>>>>>
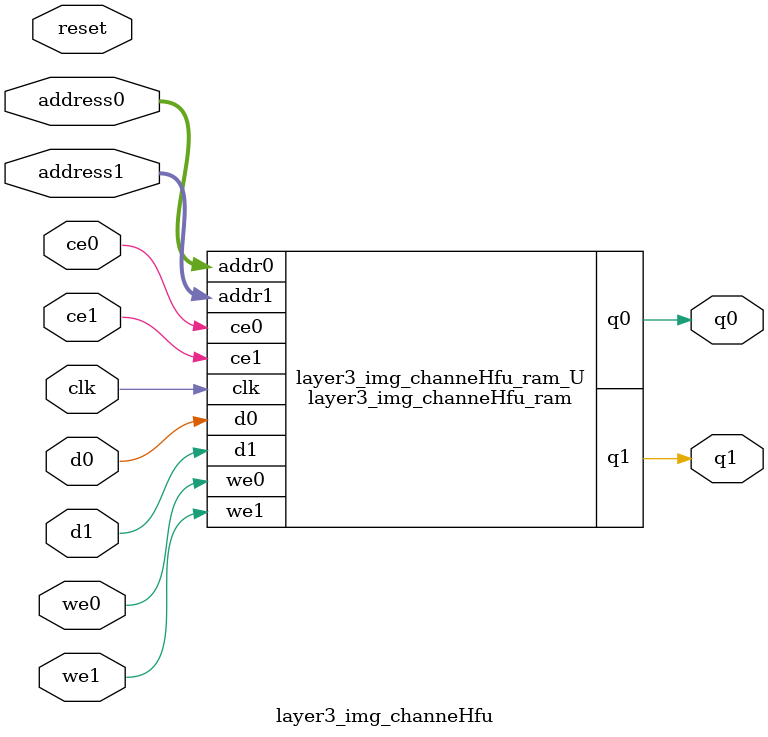
<source format=v>
`timescale 1 ns / 1 ps
module layer3_img_channeHfu_ram (addr0, ce0, d0, we0, q0, addr1, ce1, d1, we1, q1,  clk);

parameter DWIDTH = 1;
parameter AWIDTH = 12;
parameter MEM_SIZE = 2376;

input[AWIDTH-1:0] addr0;
input ce0;
input[DWIDTH-1:0] d0;
input we0;
output reg[DWIDTH-1:0] q0;
input[AWIDTH-1:0] addr1;
input ce1;
input[DWIDTH-1:0] d1;
input we1;
output reg[DWIDTH-1:0] q1;
input clk;

(* ram_style = "block" *)reg [DWIDTH-1:0] ram[0:MEM_SIZE-1];




always @(posedge clk)  
begin 
    if (ce0) 
    begin
        if (we0) 
        begin 
            ram[addr0] <= d0; 
        end 
        q0 <= ram[addr0];
    end
end


always @(posedge clk)  
begin 
    if (ce1) 
    begin
        if (we1) 
        begin 
            ram[addr1] <= d1; 
        end 
        q1 <= ram[addr1];
    end
end


endmodule

`timescale 1 ns / 1 ps
module layer3_img_channeHfu(
    reset,
    clk,
    address0,
    ce0,
    we0,
    d0,
    q0,
    address1,
    ce1,
    we1,
    d1,
    q1);

parameter DataWidth = 32'd1;
parameter AddressRange = 32'd2376;
parameter AddressWidth = 32'd12;
input reset;
input clk;
input[AddressWidth - 1:0] address0;
input ce0;
input we0;
input[DataWidth - 1:0] d0;
output[DataWidth - 1:0] q0;
input[AddressWidth - 1:0] address1;
input ce1;
input we1;
input[DataWidth - 1:0] d1;
output[DataWidth - 1:0] q1;



layer3_img_channeHfu_ram layer3_img_channeHfu_ram_U(
    .clk( clk ),
    .addr0( address0 ),
    .ce0( ce0 ),
    .we0( we0 ),
    .d0( d0 ),
    .q0( q0 ),
    .addr1( address1 ),
    .ce1( ce1 ),
    .we1( we1 ),
    .d1( d1 ),
    .q1( q1 ));

endmodule


</source>
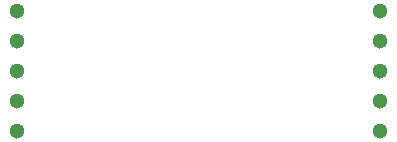
<source format=gbr>
G04*
G04 #@! TF.GenerationSoftware,Altium Limited,Altium Designer,25.0.2 (28)*
G04*
G04 Layer_Physical_Order=2*
G04 Layer_Color=16711680*
%FSLAX25Y25*%
%MOIN*%
G70*
G04*
G04 #@! TF.SameCoordinates,3DC6336E-5C34-4527-9770-C00B4075D205*
G04*
G04*
G04 #@! TF.FilePolarity,Positive*
G04*
G01*
G75*
%ADD19C,0.05118*%
D19*
X14500Y12000D02*
D03*
Y22000D02*
D03*
Y32000D02*
D03*
Y42000D02*
D03*
Y52000D02*
D03*
X135500Y12000D02*
D03*
Y22000D02*
D03*
Y32000D02*
D03*
Y42000D02*
D03*
Y52000D02*
D03*
M02*

</source>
<<<<<
• **Problem to solve**
Begin at the line containing "output[DataWidth - 1:0] q0;" and restate exactly every line through the end of the material, skipping the pictures.

• **Exercise response**
output[DataWidth - 1:0] q0;
input[AddressWidth - 1:0] address1;
input ce1;
input we1;
input[DataWidth - 1:0] d1;
output[DataWidth - 1:0] q1;



layer3_img_channeHfu_ram layer3_img_channeHfu_ram_U(
    .clk( clk ),
    .addr0( address0 ),
    .ce0( ce0 ),
    .we0( we0 ),
    .d0( d0 ),
    .q0( q0 ),
    .addr1( address1 ),
    .ce1( ce1 ),
    .we1( we1 ),
    .d1( d1 ),
    .q1( q1 ));

endmodule


</source>
<source format=gbr>
G04*
G04 #@! TF.GenerationSoftware,Altium Limited,Altium Designer,25.0.2 (28)*
G04*
G04 Layer_Physical_Order=2*
G04 Layer_Color=16711680*
%FSLAX25Y25*%
%MOIN*%
G70*
G04*
G04 #@! TF.SameCoordinates,3DC6336E-5C34-4527-9770-C00B4075D205*
G04*
G04*
G04 #@! TF.FilePolarity,Positive*
G04*
G01*
G75*
%ADD19C,0.05118*%
D19*
X14500Y12000D02*
D03*
Y22000D02*
D03*
Y32000D02*
D03*
Y42000D02*
D03*
Y52000D02*
D03*
X135500Y12000D02*
D03*
Y22000D02*
D03*
Y32000D02*
D03*
Y42000D02*
D03*
Y52000D02*
D03*
M02*

</source>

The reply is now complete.